▶ [EXERCISE MATERIAL]:
# # # #
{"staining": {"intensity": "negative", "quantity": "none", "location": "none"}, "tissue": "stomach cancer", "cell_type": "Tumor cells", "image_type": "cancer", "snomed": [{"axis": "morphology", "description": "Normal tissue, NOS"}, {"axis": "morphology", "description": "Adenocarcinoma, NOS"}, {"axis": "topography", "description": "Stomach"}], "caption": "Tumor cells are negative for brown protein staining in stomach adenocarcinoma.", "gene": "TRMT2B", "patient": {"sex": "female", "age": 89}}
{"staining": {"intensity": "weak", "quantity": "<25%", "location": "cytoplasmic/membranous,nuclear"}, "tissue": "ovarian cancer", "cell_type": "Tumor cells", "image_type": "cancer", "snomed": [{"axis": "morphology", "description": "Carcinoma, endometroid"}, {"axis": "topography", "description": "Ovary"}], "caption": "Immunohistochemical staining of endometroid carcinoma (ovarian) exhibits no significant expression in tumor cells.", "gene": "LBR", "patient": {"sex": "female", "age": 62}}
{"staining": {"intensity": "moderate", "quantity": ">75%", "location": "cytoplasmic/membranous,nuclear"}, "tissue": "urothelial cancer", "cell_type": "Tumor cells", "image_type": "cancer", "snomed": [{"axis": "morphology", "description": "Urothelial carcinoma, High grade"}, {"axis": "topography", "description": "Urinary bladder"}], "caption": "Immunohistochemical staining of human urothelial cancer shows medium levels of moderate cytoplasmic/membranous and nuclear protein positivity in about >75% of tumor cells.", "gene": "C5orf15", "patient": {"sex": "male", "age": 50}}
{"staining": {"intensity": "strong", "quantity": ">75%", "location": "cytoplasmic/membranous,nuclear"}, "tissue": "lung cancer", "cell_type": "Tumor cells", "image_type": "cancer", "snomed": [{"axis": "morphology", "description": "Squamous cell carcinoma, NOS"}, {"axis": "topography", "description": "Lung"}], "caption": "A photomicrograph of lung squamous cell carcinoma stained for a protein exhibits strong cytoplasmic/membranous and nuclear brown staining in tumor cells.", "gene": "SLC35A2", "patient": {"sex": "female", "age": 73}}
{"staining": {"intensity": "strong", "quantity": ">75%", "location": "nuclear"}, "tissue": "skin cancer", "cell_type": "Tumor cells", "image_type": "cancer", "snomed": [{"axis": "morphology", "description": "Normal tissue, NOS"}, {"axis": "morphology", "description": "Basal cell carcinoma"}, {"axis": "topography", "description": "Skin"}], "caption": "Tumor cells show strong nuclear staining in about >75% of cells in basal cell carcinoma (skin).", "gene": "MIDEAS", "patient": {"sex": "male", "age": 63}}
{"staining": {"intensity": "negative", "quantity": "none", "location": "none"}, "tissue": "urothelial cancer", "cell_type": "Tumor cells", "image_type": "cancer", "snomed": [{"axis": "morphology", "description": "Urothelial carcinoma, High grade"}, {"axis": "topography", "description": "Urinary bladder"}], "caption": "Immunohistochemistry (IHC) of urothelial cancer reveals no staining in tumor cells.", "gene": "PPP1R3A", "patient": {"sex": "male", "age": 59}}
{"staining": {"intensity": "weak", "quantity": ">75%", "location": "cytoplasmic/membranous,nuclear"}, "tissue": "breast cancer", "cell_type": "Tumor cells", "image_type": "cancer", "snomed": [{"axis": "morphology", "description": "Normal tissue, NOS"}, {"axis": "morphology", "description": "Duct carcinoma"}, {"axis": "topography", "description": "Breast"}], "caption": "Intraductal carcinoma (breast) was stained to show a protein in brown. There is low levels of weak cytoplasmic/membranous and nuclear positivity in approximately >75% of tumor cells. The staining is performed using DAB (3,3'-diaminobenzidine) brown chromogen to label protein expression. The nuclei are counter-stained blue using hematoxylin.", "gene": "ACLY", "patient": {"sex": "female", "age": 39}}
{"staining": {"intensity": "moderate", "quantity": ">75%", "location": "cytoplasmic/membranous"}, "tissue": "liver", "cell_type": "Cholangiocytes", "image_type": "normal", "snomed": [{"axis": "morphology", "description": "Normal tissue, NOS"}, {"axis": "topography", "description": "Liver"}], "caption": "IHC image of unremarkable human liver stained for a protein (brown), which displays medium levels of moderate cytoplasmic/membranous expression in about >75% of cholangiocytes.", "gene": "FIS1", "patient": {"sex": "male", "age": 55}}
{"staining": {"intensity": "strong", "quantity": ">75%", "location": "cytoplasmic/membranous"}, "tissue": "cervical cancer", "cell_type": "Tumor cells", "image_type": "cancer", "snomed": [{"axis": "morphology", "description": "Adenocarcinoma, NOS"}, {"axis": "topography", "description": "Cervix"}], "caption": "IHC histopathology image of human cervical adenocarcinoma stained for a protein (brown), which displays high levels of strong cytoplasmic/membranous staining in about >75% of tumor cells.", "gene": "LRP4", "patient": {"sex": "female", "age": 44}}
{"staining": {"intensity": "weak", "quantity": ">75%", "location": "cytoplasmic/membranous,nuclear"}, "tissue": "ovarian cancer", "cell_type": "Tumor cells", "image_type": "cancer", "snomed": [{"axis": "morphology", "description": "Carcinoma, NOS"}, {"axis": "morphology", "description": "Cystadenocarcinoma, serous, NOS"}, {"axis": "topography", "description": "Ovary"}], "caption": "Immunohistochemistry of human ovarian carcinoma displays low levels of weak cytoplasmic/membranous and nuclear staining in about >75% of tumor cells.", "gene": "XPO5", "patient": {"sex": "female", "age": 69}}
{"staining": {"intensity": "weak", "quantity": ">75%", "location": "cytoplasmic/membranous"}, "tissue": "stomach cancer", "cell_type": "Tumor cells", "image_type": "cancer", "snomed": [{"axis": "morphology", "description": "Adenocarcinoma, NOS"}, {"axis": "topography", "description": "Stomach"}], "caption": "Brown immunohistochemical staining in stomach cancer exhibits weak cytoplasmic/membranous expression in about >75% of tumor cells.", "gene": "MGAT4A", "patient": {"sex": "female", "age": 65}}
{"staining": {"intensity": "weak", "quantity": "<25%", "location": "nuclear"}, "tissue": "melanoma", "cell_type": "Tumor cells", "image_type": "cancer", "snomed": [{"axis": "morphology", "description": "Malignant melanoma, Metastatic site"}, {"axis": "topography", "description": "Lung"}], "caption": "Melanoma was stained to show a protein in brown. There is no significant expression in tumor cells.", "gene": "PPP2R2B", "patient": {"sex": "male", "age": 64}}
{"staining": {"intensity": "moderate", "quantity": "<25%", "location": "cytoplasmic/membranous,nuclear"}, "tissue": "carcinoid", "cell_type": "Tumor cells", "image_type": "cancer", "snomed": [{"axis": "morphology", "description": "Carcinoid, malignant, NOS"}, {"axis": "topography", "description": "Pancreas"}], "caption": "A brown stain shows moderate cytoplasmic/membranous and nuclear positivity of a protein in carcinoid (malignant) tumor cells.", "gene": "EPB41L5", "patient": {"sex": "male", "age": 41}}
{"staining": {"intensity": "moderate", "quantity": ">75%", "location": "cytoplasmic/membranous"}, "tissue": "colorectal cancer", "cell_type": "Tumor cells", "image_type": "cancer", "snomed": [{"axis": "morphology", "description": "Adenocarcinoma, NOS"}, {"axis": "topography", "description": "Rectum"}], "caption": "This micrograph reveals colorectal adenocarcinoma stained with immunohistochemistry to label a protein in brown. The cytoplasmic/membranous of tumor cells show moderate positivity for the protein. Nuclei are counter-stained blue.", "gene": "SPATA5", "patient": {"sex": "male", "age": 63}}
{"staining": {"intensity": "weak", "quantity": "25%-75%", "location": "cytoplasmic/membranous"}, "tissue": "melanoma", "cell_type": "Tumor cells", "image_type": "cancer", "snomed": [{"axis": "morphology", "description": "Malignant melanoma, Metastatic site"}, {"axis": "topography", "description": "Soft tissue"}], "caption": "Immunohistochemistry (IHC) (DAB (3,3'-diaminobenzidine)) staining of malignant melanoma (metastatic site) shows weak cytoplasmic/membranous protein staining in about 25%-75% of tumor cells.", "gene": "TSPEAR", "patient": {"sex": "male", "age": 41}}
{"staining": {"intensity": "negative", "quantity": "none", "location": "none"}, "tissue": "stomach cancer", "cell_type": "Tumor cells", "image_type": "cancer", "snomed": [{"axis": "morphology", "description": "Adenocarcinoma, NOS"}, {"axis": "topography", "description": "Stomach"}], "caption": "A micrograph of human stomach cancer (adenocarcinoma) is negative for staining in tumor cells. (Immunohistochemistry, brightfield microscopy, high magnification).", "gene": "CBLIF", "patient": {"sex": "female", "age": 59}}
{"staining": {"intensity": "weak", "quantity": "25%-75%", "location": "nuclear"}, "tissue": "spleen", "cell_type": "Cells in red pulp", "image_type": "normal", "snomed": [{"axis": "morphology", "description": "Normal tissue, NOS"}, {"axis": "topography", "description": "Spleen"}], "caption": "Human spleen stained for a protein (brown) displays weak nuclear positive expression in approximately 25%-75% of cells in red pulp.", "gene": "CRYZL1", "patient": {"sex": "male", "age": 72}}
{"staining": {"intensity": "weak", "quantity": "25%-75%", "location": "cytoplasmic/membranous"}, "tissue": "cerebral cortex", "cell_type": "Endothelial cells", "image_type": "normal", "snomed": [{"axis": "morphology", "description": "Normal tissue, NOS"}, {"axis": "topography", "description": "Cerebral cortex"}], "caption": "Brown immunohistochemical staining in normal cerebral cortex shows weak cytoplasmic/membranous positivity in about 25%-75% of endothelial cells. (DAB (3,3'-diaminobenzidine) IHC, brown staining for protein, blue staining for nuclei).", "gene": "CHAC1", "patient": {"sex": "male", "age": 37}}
# # # #
▶ [AIM OF THE EXERCISE]: In the material above, find every line that has the string "significant" and pull those lines out.

▶ [TASK ANSWER]:
{"staining": {"intensity": "weak", "quantity": "<25%", "location": "cytoplasmic/membranous,nuclear"}, "tissue": "ovarian cancer", "cell_type": "Tumor cells", "image_type": "cancer", "snomed": [{"axis": "morphology", "description": "Carcinoma, endometroid"}, {"axis": "topography", "description": "Ovary"}], "caption": "Immunohistochemical staining of endometroid carcinoma (ovarian) exhibits no significant expression in tumor cells.", "gene": "LBR", "patient": {"sex": "female", "age": 62}}
{"staining": {"intensity": "weak", "quantity": "<25%", "location": "nuclear"}, "tissue": "melanoma", "cell_type": "Tumor cells", "image_type": "cancer", "snomed": [{"axis": "morphology", "description": "Malignant melanoma, Metastatic site"}, {"axis": "topography", "description": "Lung"}], "caption": "Melanoma was stained to show a protein in brown. There is no significant expression in tumor cells.", "gene": "PPP2R2B", "patient": {"sex": "male", "age": 64}}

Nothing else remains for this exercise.